Erdoğan, BM teşkilatının tüm eksiklerine rağmen dünyada herkesin sesini duyurabildiği, sorunlarını ve çözüm önerilerini gündeme getirebildiği yegane küresel çatı olduğunu vurgulayarak, şunları kaydetti:
TEHDİTLER ARTIK DEĞİŞMİŞTİR
"Ancak dünya artık Birleşmiş Milletlerin kurulduğu dönemdeki dünya değildir. İkinci Dünya Savaşı artık gerilerde kaldı ve o dönemdeki beş ülkenin daimi üyeliğiyle geleceğe yürümek, bu adaletle bağdaşır bir durum değildir, dünya barışını da sağlamaya yönelik bir yapı asla değil.

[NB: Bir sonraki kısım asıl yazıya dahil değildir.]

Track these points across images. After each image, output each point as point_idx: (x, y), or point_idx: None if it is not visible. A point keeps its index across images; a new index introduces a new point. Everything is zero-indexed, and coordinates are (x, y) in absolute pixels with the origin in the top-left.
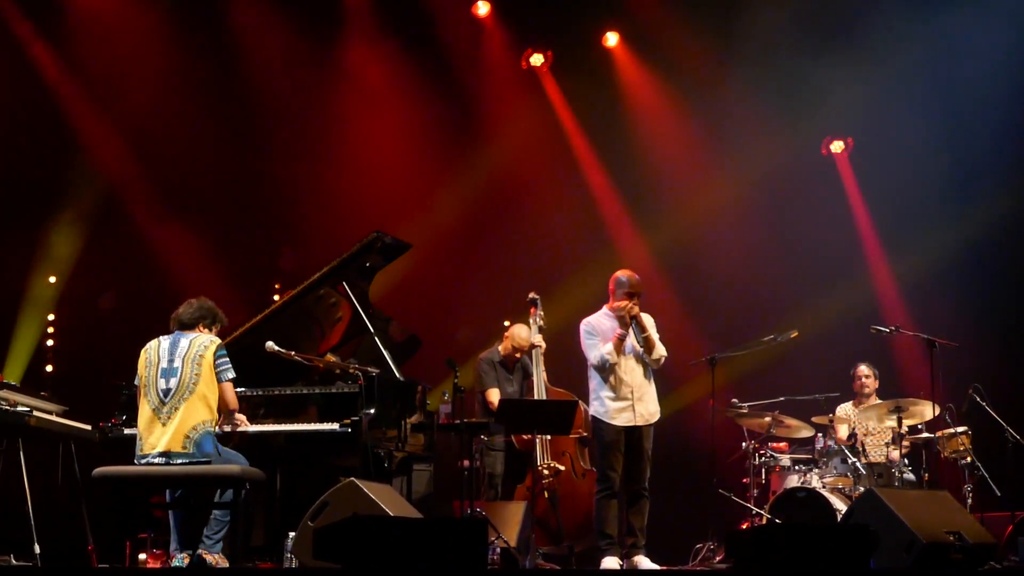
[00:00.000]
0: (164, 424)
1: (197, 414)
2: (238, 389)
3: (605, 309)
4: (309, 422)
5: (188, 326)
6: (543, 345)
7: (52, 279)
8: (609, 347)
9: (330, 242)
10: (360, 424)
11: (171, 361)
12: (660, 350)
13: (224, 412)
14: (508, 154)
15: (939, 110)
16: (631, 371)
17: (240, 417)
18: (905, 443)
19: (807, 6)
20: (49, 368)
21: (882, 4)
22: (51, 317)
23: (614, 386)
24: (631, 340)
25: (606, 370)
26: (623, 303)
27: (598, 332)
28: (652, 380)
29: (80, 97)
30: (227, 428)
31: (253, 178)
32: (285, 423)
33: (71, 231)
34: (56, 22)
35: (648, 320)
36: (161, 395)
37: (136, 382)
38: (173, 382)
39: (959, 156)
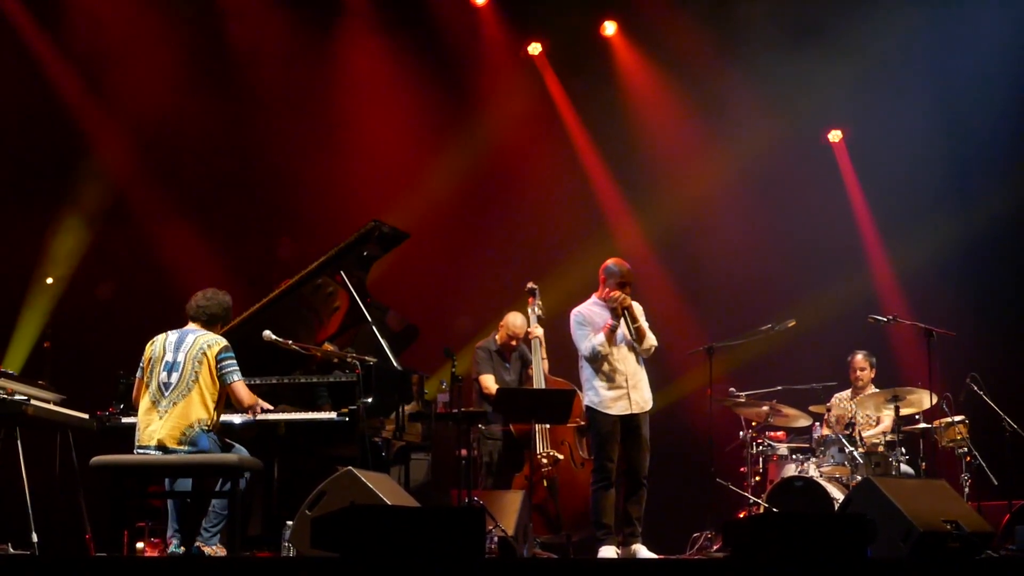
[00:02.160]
0: (161, 417)
1: (194, 412)
2: None
3: (595, 298)
4: (307, 411)
5: (215, 322)
6: (541, 332)
7: (53, 269)
8: (601, 338)
9: (328, 231)
10: (358, 413)
11: (175, 356)
12: (651, 340)
13: (240, 409)
14: (506, 143)
15: (937, 99)
16: (624, 359)
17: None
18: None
19: None
20: (47, 357)
21: None
22: (51, 307)
23: (608, 375)
24: (622, 329)
25: (599, 360)
26: (616, 293)
27: (589, 322)
28: (643, 367)
29: (78, 88)
30: (250, 417)
31: (251, 168)
32: (282, 412)
33: (72, 223)
34: (55, 16)
35: (638, 309)
36: (162, 388)
37: (139, 373)
38: (174, 377)
39: (957, 145)
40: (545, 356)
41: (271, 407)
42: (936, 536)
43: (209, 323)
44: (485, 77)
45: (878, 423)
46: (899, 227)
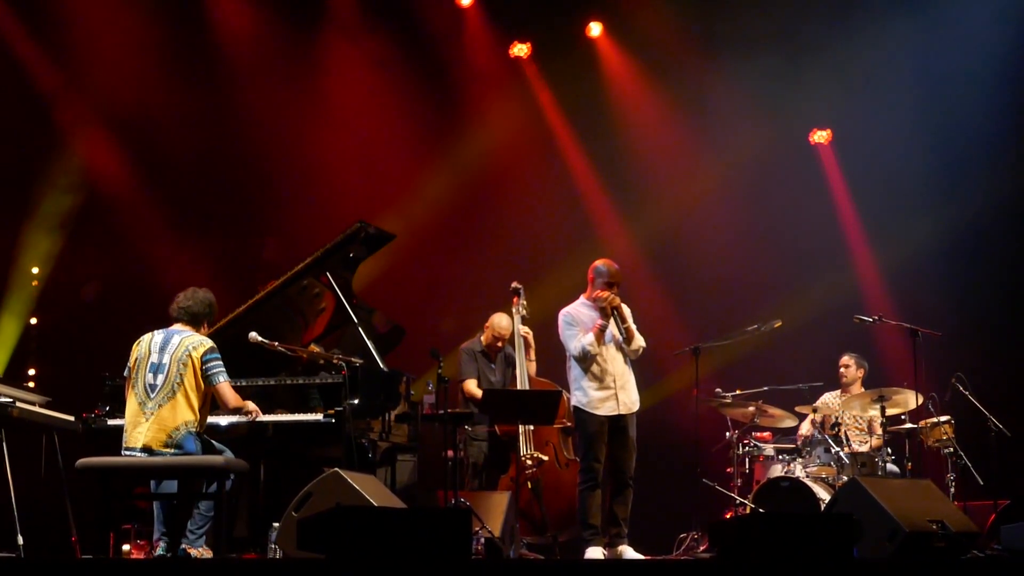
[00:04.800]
0: (147, 419)
1: (180, 414)
2: None
3: (583, 299)
4: (293, 413)
5: (199, 320)
6: (530, 332)
7: (35, 270)
8: (590, 337)
9: (313, 233)
10: (344, 414)
11: (160, 357)
12: (639, 341)
13: (226, 411)
14: (491, 144)
15: (921, 99)
16: (612, 360)
17: (251, 407)
18: (879, 433)
19: None
20: (32, 359)
21: None
22: (34, 308)
23: (597, 375)
24: (611, 329)
25: (588, 360)
26: (604, 293)
27: (578, 322)
28: (631, 368)
29: (59, 86)
30: (242, 419)
31: (236, 168)
32: (269, 414)
33: (52, 223)
34: (37, 10)
35: (626, 310)
36: (147, 389)
37: (126, 372)
38: (160, 378)
39: (941, 145)
40: (533, 358)
41: (260, 412)
42: (922, 536)
43: (193, 322)
44: (471, 78)
45: (869, 429)
46: (884, 227)
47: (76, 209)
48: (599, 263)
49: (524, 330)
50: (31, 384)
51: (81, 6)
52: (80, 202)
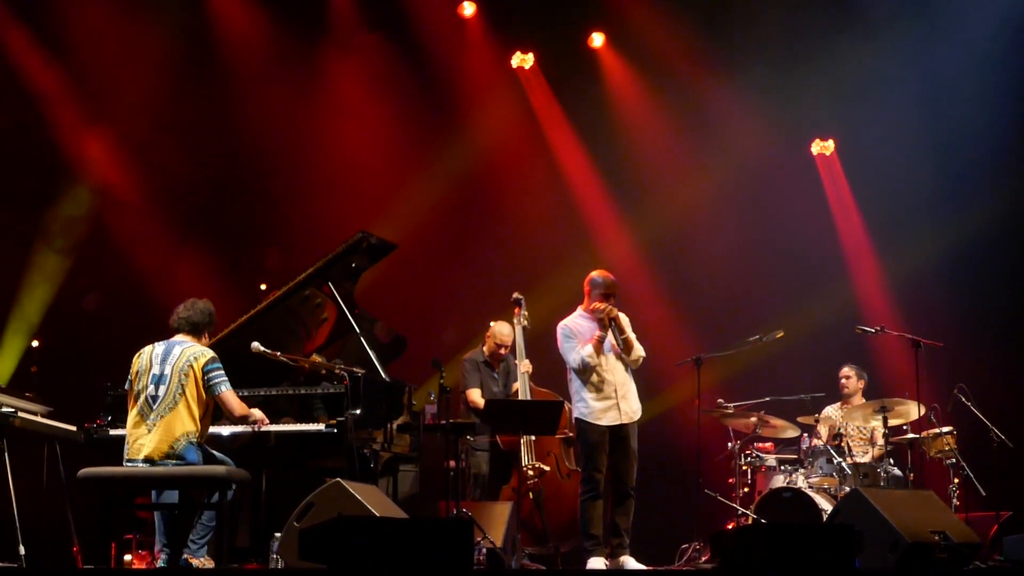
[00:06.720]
0: (149, 431)
1: (181, 425)
2: None
3: (580, 310)
4: (295, 423)
5: (199, 330)
6: (530, 368)
7: (37, 280)
8: (589, 349)
9: (316, 242)
10: (345, 425)
11: (162, 368)
12: (639, 350)
13: (232, 420)
14: (493, 154)
15: (925, 110)
16: (613, 369)
17: (257, 414)
18: (881, 443)
19: (792, 5)
20: (34, 369)
21: (868, 3)
22: (37, 319)
23: (598, 386)
24: (610, 339)
25: (588, 372)
26: (601, 305)
27: (576, 334)
28: (632, 377)
29: (62, 97)
30: (247, 428)
31: (238, 179)
32: (270, 424)
33: (58, 241)
34: (43, 23)
35: (624, 320)
36: (149, 401)
37: (126, 385)
38: (162, 390)
39: (945, 156)
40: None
41: (267, 420)
42: (924, 547)
43: (194, 332)
44: (472, 88)
45: (871, 440)
46: (888, 238)
47: (81, 225)
48: (595, 274)
49: (526, 366)
50: (32, 394)
51: (83, 17)
52: (84, 216)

Ülke sayısı misliyle artarken, tehditler de biçim ve ölçek de artık değişmiştir.
BİRLEŞMİŞ MİLLETLER'İN REFORME EDİLMESİ ŞARTTIR
Bu tehditlerle mücadele için yeni yöntemler geliştirilmesine ihtiyaç vardır. Birleşmiş Milletler'in, değişen şartlara ayak uydurmak için reforme edilmesi şarttır. Örneğin bu yılki gündemde reform var ama bu reform yine bizim anladığımız bir manada bir reform değil.
Asıl olan Birleşmiş Milletler'in yapısı üzerindeki reformdur. Bu reform gerçekleşmediği sürece sağlıklı bir Birleşmiş Milletler yapısı veya çalışması görmek de mümkün değildir."
Türkiye'nin, kurucu üyesi olduğu BM'nin ihtilafların önlenmesi ve çözümü, barışı koruma faaliyetleri, kalkınma ve insani yardımlar gibi çalışmalarına önemli katkılarda bulunduğuna işaret eden Erdoğan, bölgesel merkez olma yolunda hızla ilerleyen "İstanbul'un aynı zamanda BM Merkezi olmasını" teklif ettiklerini anımsattı.